Yes, one could be forgiven for saying “he is too good to be true”, but ignorance in such a callously selfish species must also be forgiven, love and forgiveness being the species saving attributes.

“You look lovely” he spoke across the yard to Jenny.

"Thank you.”

“Shall we go, then?”

“Yes... let’s” she beamed, this time without a pinch of anxiety.

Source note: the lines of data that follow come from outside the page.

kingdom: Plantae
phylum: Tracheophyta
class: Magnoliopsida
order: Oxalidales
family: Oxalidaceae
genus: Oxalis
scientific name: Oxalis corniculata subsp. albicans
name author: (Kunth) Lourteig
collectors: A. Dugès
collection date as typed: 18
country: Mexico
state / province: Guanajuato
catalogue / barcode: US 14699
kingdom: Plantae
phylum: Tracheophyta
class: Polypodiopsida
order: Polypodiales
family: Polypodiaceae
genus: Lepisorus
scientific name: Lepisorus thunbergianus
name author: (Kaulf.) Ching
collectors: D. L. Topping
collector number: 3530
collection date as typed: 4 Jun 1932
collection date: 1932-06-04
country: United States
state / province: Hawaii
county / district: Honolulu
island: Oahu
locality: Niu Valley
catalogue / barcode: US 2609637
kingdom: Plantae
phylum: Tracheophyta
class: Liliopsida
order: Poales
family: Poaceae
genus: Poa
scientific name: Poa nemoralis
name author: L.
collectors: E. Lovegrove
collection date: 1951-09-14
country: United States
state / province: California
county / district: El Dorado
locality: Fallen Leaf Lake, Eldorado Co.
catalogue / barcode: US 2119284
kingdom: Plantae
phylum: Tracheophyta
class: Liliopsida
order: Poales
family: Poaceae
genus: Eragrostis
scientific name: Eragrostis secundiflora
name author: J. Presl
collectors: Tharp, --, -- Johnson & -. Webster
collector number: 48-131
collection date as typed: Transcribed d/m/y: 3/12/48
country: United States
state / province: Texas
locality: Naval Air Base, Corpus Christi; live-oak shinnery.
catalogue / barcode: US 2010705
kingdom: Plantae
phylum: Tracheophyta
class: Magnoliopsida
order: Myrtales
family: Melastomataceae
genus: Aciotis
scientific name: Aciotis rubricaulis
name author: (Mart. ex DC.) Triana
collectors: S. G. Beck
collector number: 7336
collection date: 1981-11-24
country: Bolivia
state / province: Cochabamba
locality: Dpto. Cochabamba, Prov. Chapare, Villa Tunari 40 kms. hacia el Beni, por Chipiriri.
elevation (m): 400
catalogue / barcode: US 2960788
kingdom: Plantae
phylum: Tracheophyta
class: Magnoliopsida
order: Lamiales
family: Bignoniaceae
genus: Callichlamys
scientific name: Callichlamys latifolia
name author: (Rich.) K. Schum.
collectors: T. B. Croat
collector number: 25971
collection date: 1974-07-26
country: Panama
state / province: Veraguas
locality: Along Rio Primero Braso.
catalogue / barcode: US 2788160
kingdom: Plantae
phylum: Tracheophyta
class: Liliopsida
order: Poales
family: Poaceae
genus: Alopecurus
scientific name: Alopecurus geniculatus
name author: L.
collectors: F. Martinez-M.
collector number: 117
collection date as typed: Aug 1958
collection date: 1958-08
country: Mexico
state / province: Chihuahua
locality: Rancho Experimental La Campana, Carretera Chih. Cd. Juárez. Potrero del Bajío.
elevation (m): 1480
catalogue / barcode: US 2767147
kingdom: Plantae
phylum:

Where, eventually, they find the last known location of constable Will Pritchard, a tale is spread out across the snow. First is the initial knee indentations, the hand imprints, and the vomit between. Next, a meandering path of crawling, an abandoned tote bag at the midpoint, then a cap caught up in low lying forest growth. The crawling indents continue for some time into the trees. Two investigating Ontario Provincial Police officers begin to feel slightly ill as they approach the final markings in the snow bed. They both comment on sudden headaches and a general feeling of unrest, anxiety, paranoia. There are no animal prints around the site where Pritchard seems to have disappeared, this being bear, wolf, and coyote country. The day is windless, the forest hushed and determined to keep its secrets. An old Timex watch is found partially buried, on its side, and the officer who picks it up in gloved hands notes the final time frozen... 11:11.

There is so much unknown to these two men. That they are standing on the site of an ancient stream, now buried deep below their boots, still running. That these woods were alive for centuries with the sounds of the Chippewa. That a ley line of prehistoric significance has been a part of this land since the Canadian Shield crust formed and cooled. That they are being watched.